The process of discovering who you are as an artist and developing your own unique style is a challenging one. Over the course of your career your work is always evolving, but that first moment when it finally “clicks” can be especially elusive. As if it weren’t hard enough, the very sources you find for motivation and inspiration, can also discourage and lead you astray.
Early in my career, I had a very hard time overcoming the gap between the style of work I liked vs the style of work that came most natural to me. My entry point into design took place in the grunge era of the 90s. I was a fan of designers like Margo Chase, Rick Valicenti, Carlos Segura and Charles S. Anderson. The general trend of this period was rebellious and experimental, exploring the deconstruction of traditional clean grids and typography.
Next to this dark punk vibe, my work looked so cartoonish and playful. As I continued to hone my craft, I kept veering off into detours of exploring and imitating these trends. It took me some time before I eventually accepted and embraced my natural skill. This path of discovery taught me several lessons I’d like to dissect in this post.
1. The trap of imitation
Analyzing how other designers/illustrators solve problems can be very a fruitful learning process. There are plenty lessons to be gained including understanding tools and new techniques, methods to problem solving, mistakes to avoid, discovering fresh perspectives, etc. If you find yourself taking bits and pieces of the things you learn and incorporate them into your craft, this can be a healthy way of learning. But, if you’re not careful, it’s very easy to tip the scale into copying others, chasing trends and ignoring your own talents.
2. Comparing apples to oranges
When you’re first starting out, it’s incredibly easy to get discouraged comparing your work to other, very polished portfolios. Even a seasoned pro can fall prey to feeling like a hack looking at all the incredible talent out there. It’s a particularly difficult trap for the young designer who is still trying to discover their voice and whose skills are still maturing. It’s easy to forget that once upon a time, a designer whose work you admire had to start from somewhere. Before they could build those killer pieces, their early work began crude and unrefined compared to what you see today. Sharpening your skills and craft takes time, don’t be discouraged by those that have already invested that time.

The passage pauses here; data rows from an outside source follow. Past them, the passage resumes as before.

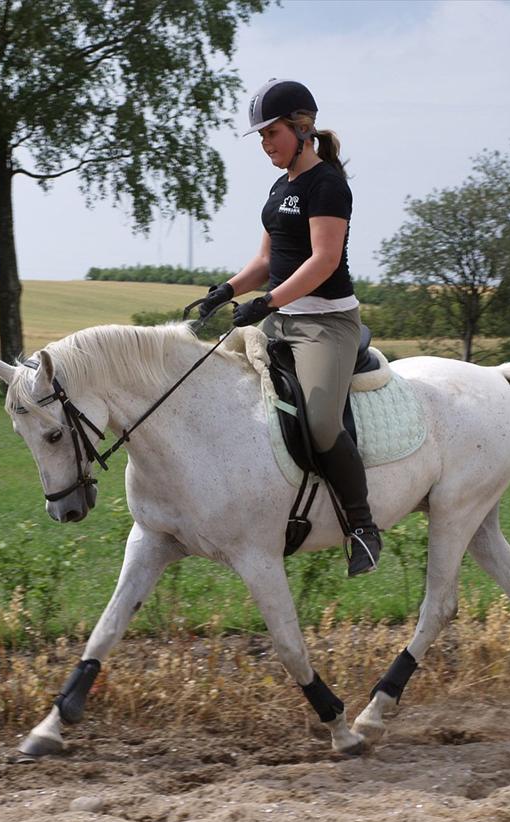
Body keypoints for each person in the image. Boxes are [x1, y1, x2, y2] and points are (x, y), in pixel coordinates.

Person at [197, 79, 380, 577]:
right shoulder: (280, 187)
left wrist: (269, 300)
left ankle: (361, 526)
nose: (266, 144)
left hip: (325, 325)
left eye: (271, 133)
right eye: (260, 137)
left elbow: (322, 262)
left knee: (321, 423)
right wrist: (226, 291)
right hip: (278, 317)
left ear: (302, 128)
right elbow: (265, 260)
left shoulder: (328, 185)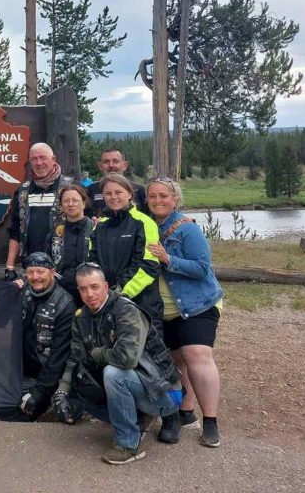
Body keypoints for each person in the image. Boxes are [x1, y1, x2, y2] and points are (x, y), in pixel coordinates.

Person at [54, 263, 183, 465]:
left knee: (113, 373)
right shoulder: (81, 318)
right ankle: (139, 420)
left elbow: (127, 358)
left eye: (94, 287)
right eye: (83, 289)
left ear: (106, 286)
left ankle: (128, 445)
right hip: (139, 384)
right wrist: (62, 391)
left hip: (164, 392)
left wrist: (97, 353)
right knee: (80, 381)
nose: (89, 294)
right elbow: (76, 359)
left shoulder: (126, 311)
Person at [146, 176, 225, 448]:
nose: (158, 200)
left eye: (163, 196)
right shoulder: (147, 226)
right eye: (152, 196)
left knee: (196, 356)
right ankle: (185, 412)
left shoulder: (187, 229)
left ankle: (211, 421)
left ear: (175, 198)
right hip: (164, 310)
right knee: (175, 362)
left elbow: (201, 268)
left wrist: (168, 259)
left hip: (196, 304)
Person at [87, 173, 164, 330]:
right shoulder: (99, 226)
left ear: (129, 193)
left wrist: (120, 293)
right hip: (107, 302)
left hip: (141, 303)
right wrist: (100, 293)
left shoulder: (145, 223)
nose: (113, 197)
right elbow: (92, 264)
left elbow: (148, 266)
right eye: (108, 193)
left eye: (118, 192)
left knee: (146, 353)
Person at [14, 252, 75, 421]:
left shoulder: (65, 304)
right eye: (30, 272)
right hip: (18, 370)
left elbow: (59, 359)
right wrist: (9, 291)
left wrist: (38, 392)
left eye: (40, 272)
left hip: (45, 377)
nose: (35, 277)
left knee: (20, 414)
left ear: (52, 272)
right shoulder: (21, 292)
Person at [4, 142, 70, 280]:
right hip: (32, 267)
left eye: (43, 157)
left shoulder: (71, 187)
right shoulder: (23, 191)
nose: (39, 163)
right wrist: (9, 266)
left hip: (64, 267)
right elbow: (15, 230)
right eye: (34, 159)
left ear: (54, 159)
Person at [53, 183, 93, 297]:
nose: (71, 204)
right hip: (60, 290)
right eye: (66, 201)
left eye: (75, 200)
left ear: (84, 204)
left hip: (89, 290)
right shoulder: (55, 233)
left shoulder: (96, 229)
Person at [86, 148, 148, 219]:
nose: (111, 165)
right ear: (100, 166)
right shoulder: (90, 190)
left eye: (115, 161)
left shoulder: (138, 190)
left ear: (125, 165)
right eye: (106, 162)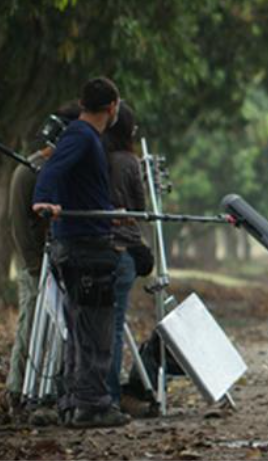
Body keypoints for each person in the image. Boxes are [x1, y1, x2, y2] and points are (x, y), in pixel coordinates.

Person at [32, 77, 130, 428]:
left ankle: (76, 402)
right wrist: (43, 199)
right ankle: (91, 405)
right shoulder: (80, 135)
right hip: (83, 250)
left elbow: (81, 188)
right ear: (112, 107)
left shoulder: (87, 138)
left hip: (88, 238)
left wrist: (108, 215)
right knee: (94, 330)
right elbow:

3. Fighting against the grain
This lesson expands well beyond your craft, it can apply to many aspects of life. When you cut against the grain of who you are, you keep from realizing your full potential and increase the chances of underperforming. My worst project experiences were ones that asked me to be something I am not. I learned long ago it is better to decline those requests than to deliver a poor result. Instead, learn your own unique strengths and natural talents, and focus your efforts toward nurturing and developing those skills. Be the best you you can be. Work with the attributes that come most natural to you and you will blaze your own trail to success.
If you’re trying to find your “style”, this is the best advice I can give. Stop looking outward for the answers. Instead, search inward. Shut out all the noise of trend, the distractions of someone else’s cool portfolio, the advice to be something you’re not, and embrace what makes you uniquely you. Because nobody can be better at you, then you. Once you make that discovery, you’ll find that elusive moment when it finally “clicks”. And when it does, your development will accelerate and your skills will sharpen and refine.
Remember, this is your path. No one is going to make you get on it. There isn’t any reason to wait for the right project or the perfect client to begin this journey. All you need to do is grab your tools and make something.